| > This is wrong. Concatenation would be harder to attack than XOR. Finding two things which hash to to two particular values in two separate hash functions is necessarily harder than finding two things which will hash to values which will XOR to the same value No, you're the one who's wrong. You're assuming the hash is secure and then trying to brute-force it. But the entire discussion is not about brute force; it's about when an adversary breaks the hash, i.e. one who is able to produce multiple inputs with the same hash much more quickly than with brute force. This means they can attack the hashes independently, whereas if you XOR, they can't do that. Heck, if you XOR, the probability that they'll be able to tell which algorithms you used already becomes astronomically low, let alone them breaking it. > Since you seem to want practical examples on recent crypto: consider meet in the middle attacks on 2DES as an example of why combined cryptosystems are not necessarily as strong as you'd imagine. Again, you're wrong. You said you were "making it obvious how stacking ciphers can WEAKEN an encryption system". All you proved is that it isn't twice as strong. I never claimed nor even imagined that it was twice as strong. I merely claimed that the probability of it being WEAKER is astonishingly lower than the probability of the crypto layers being strong in the first place. Why do you keep changing your arguments? >> Hell, you haven't even shown shown this is possible for any pair of secure ciphers; your "example" was missing the most crucial part of the cipher -- the key. The whole argument is so crazy it's just utterly ridiculous. > If I had a good attack on RSA + ECC, I'd be writing a paper about it. I'm gonna posit that if that's the kind of proof you want to believe you're "wrong", you'll remain happily "correct" in this scenario. Way to keep changing the topic just to win the argument. I just pointed out that your counterexample ciphers didn't even have independent keys, for God's sake!! Instead of accepting that you made silly mistake, you're spreading meaningless FUD. Why can't you just accept you made an error instead of giving me this nonsense? Are you just a troll? If you keep trolling don't expect me to respond. |
Edit: yes, this isn't new, but it is strictly weaker than to append the two hashes. It increases the difficulty as you have two hard targets you must hit with the same input, vs one target, which may even be weakened.

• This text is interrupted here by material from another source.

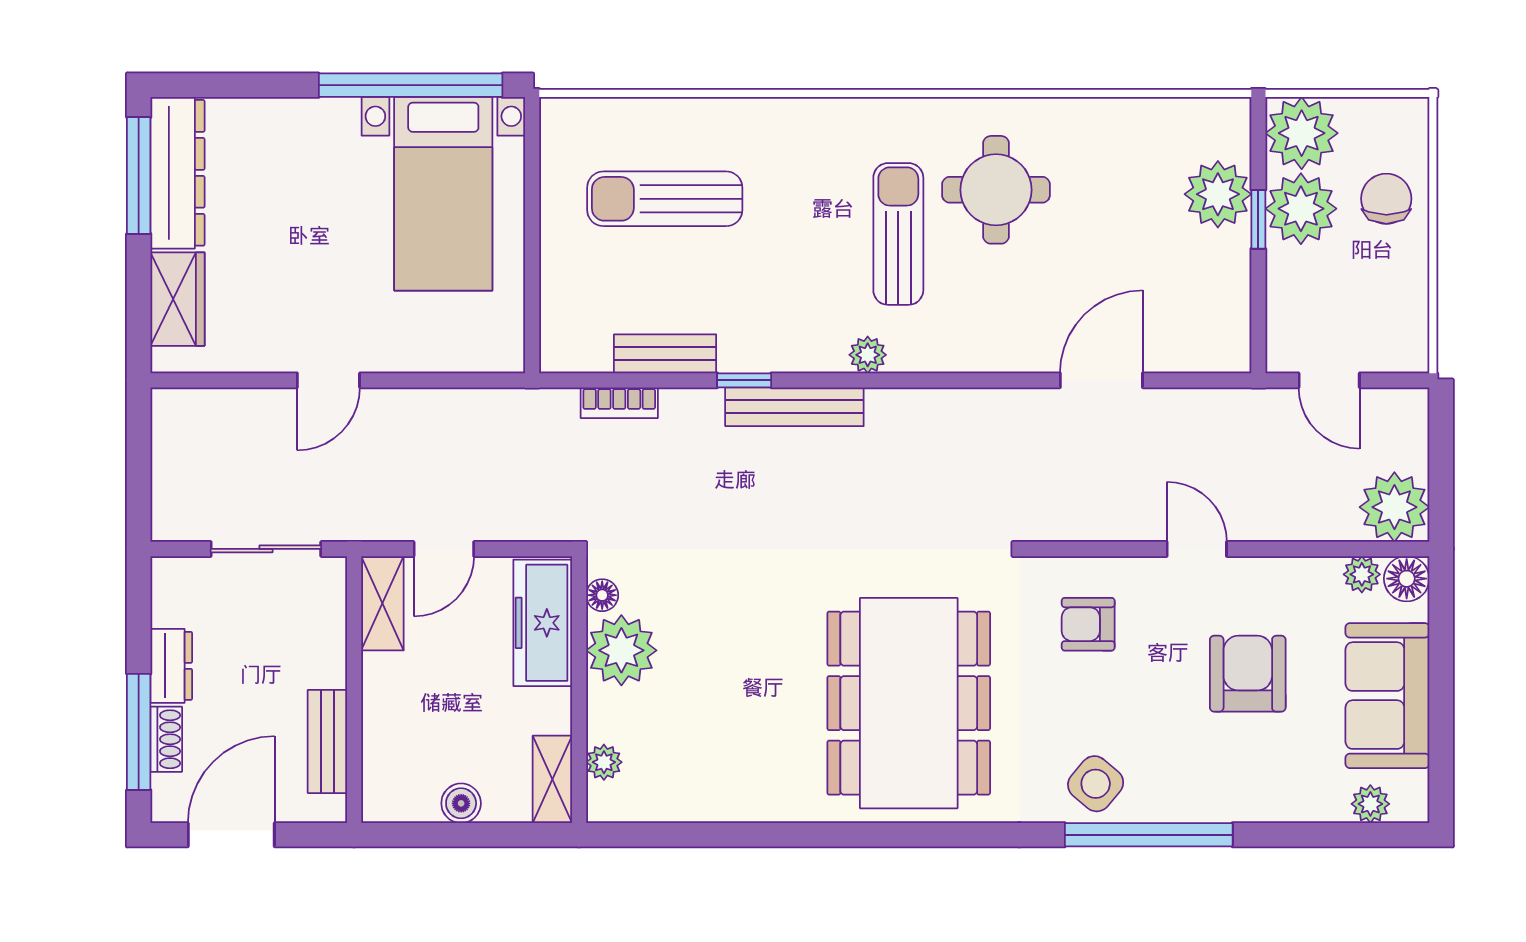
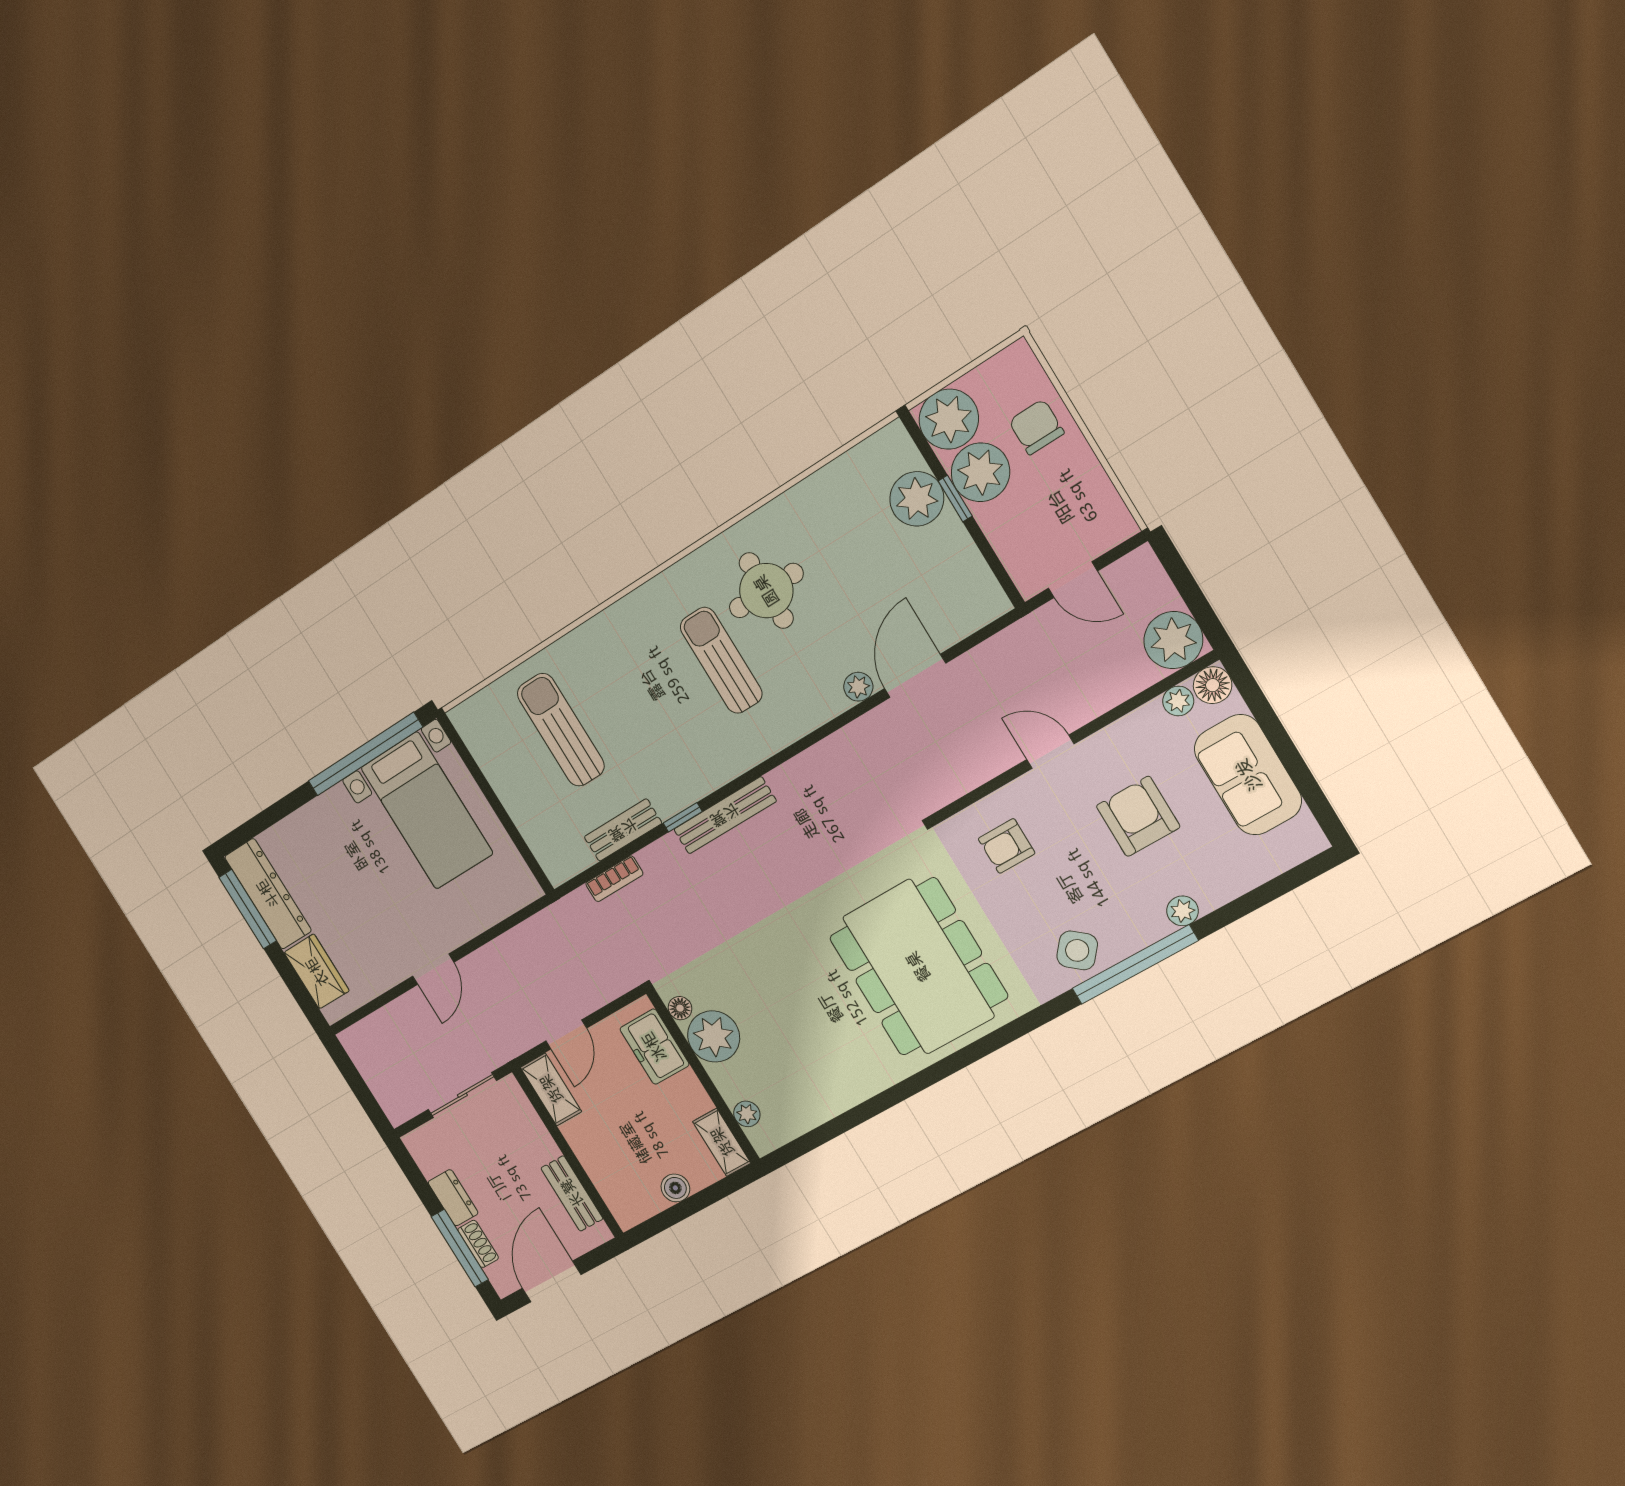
sun lounger: (665, 199) -> (561, 730), turned 90
plant: (868, 355) -> (858, 687), moved
freezer: (543, 623) -> (654, 1047), width x0.71
plant: (1370, 804) -> (1183, 911), moved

You're also assuming the hashes are fully uncorrelated. If the designs are similar, there could be a correlation between the two which biases the output, such that some bits often will be the same or different in certain ways. This can drastically reduce the number of possible outputs in known ways, and could even enable cryptanalysis to break it faster than bruteforce if part of the weaker hash counteracts parts of the other.
You also forgot timing attacks and other sidechannels in layered encryption.